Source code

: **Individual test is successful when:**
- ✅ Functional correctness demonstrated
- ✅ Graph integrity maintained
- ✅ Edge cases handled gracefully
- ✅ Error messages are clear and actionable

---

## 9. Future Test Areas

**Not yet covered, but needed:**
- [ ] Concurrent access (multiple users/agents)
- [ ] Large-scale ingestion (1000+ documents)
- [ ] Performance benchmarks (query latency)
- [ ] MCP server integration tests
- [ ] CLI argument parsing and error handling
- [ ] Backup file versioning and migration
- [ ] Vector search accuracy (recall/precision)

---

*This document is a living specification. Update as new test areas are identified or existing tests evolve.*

_YOUR GOAL_:
Copy each line from the data above that includes "tests".

_TASK OUTPUT_:
- [ ] MCP server integration tests
*This document is a living specification. Update as new test areas are identified or existing tests evolve.*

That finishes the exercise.